■ **Provided entries**:
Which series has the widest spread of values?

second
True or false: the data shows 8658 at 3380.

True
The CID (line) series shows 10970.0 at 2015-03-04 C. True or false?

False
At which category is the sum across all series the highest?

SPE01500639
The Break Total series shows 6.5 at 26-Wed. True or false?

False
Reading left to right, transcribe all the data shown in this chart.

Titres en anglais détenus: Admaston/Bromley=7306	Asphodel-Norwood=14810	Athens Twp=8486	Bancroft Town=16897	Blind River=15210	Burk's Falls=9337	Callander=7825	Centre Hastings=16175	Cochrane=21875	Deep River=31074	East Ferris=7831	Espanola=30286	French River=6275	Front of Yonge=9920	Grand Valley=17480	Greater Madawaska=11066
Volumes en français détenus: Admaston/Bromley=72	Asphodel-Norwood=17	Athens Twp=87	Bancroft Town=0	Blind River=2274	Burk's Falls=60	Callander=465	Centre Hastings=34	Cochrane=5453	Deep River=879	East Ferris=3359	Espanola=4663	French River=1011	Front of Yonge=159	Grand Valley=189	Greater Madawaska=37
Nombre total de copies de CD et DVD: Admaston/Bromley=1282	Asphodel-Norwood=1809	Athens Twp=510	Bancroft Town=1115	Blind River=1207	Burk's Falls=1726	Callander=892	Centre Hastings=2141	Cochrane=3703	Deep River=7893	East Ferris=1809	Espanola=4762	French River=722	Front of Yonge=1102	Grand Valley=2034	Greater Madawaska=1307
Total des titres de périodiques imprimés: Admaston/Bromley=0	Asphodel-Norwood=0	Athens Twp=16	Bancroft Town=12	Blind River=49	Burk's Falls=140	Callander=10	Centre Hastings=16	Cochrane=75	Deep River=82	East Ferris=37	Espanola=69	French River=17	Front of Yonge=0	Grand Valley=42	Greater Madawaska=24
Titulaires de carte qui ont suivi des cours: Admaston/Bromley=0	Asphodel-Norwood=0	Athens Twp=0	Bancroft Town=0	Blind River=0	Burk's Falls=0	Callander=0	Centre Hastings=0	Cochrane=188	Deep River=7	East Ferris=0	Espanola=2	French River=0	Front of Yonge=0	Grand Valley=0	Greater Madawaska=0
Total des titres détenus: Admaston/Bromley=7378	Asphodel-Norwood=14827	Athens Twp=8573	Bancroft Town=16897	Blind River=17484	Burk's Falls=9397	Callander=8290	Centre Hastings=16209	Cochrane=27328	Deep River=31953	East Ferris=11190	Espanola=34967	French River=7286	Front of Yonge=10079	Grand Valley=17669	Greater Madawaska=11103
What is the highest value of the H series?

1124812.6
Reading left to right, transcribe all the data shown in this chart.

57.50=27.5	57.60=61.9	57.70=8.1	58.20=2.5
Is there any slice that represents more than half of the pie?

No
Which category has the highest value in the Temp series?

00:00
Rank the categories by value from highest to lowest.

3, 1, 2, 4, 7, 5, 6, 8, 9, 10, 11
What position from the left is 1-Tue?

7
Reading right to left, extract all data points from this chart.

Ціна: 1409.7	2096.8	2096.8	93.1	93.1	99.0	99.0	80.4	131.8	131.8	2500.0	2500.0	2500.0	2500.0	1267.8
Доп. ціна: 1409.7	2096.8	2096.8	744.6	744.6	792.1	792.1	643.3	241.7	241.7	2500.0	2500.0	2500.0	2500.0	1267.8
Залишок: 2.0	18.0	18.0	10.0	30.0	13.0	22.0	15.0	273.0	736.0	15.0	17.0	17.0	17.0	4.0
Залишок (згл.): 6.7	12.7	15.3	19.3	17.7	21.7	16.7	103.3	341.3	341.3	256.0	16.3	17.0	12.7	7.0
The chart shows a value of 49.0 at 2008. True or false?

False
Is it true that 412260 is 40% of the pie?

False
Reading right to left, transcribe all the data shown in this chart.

■ **Task statement**:
Retype the listing above line for line, from first to last, keeping every character unchanged.

■ **Result for this exercise**:
Which series has the widest spread of values?

second
True or false: the data shows 8658 at 3380.

True
The CID (line) series shows 10970.0 at 2015-03-04 C. True or false?

False
At which category is the sum across all series the highest?

SPE01500639
The Break Total series shows 6.5 at 26-Wed. True or false?

False
Reading left to right, transcribe all the data shown in this chart.

Titres en anglais détenus: Admaston/Bromley=7306	Asphodel-Norwood=14810	Athens Twp=8486	Bancroft Town=16897	Blind River=15210	Burk's Falls=9337	Callander=7825	Centre Hastings=16175	Cochrane=21875	Deep River=31074	East Ferris=7831	Espanola=30286	French River=6275	Front of Yonge=9920	Grand Valley=17480	Greater Madawaska=11066
Volumes en français détenus: Admaston/Bromley=72	Asphodel-Norwood=17	Athens Twp=87	Bancroft Town=0	Blind River=2274	Burk's Falls=60	Callander=465	Centre Hastings=34	Cochrane=5453	Deep River=879	East Ferris=3359	Espanola=4663	French River=1011	Front of Yonge=159	Grand Valley=189	Greater Madawaska=37
Nombre total de copies de CD et DVD: Admaston/Bromley=1282	Asphodel-Norwood=1809	Athens Twp=510	Bancroft Town=1115	Blind River=1207	Burk's Falls=1726	Callander=892	Centre Hastings=2141	Cochrane=3703	Deep River=7893	East Ferris=1809	Espanola=4762	French River=722	Front of Yonge=1102	Grand Valley=2034	Greater Madawaska=1307
Total des titres de périodiques imprimés: Admaston/Bromley=0	Asphodel-Norwood=0	Athens Twp=16	Bancroft Town=12	Blind River=49	Burk's Falls=140	Callander=10	Centre Hastings=16	Cochrane=75	Deep River=82	East Ferris=37	Espanola=69	French River=17	Front of Yonge=0	Grand Valley=42	Greater Madawaska=24
Titulaires de carte qui ont suivi des cours: Admaston/Bromley=0	Asphodel-Norwood=0	Athens Twp=0	Bancroft Town=0	Blind River=0	Burk's Falls=0	Callander=0	Centre Hastings=0	Cochrane=188	Deep River=7	East Ferris=0	Espanola=2	French River=0	Front of Yonge=0	Grand Valley=0	Greater Madawaska=0
Total des titres détenus: Admaston/Bromley=7378	Asphodel-Norwood=14827	Athens Twp=8573	Bancroft Town=16897	Blind River=17484	Burk's Falls=9397	Callander=8290	Centre Hastings=16209	Cochrane=27328	Deep River=31953	East Ferris=11190	Espanola=34967	French River=7286	Front of Yonge=10079	Grand Valley=17669	Greater Madawaska=11103
What is the highest value of the H series?

1124812.6
Reading left to right, transcribe all the data shown in this chart.

57.50=27.5	57.60=61.9	57.70=8.1	58.20=2.5
Is there any slice that represents more than half of the pie?

No
Which category has the highest value in the Temp series?

00:00
Rank the categories by value from highest to lowest.

3, 1, 2, 4, 7, 5, 6, 8, 9, 10, 11
What position from the left is 1-Tue?

7
Reading right to left, extract all data points from this chart.

Ціна: 1409.7	2096.8	2096.8	93.1	93.1	99.0	99.0	80.4	131.8	131.8	2500.0	2500.0	2500.0	2500.0	1267.8
Доп. ціна: 1409.7	2096.8	2096.8	744.6	744.6	792.1	792.1	643.3	241.7	241.7	2500.0	2500.0	2500.0	2500.0	1267.8
Залишок: 2.0	18.0	18.0	10.0	30.0	13.0	22.0	15.0	273.0	736.0	15.0	17.0	17.0	17.0	4.0
Залишок (згл.): 6.7	12.7	15.3	19.3	17.7	21.7	16.7	103.3	341.3	341.3	256.0	16.3	17.0	12.7	7.0
The chart shows a value of 49.0 at 2008. True or false?

False
Is it true that 412260 is 40% of the pie?

False
Reading right to left, transcribe all the data shown in this chart.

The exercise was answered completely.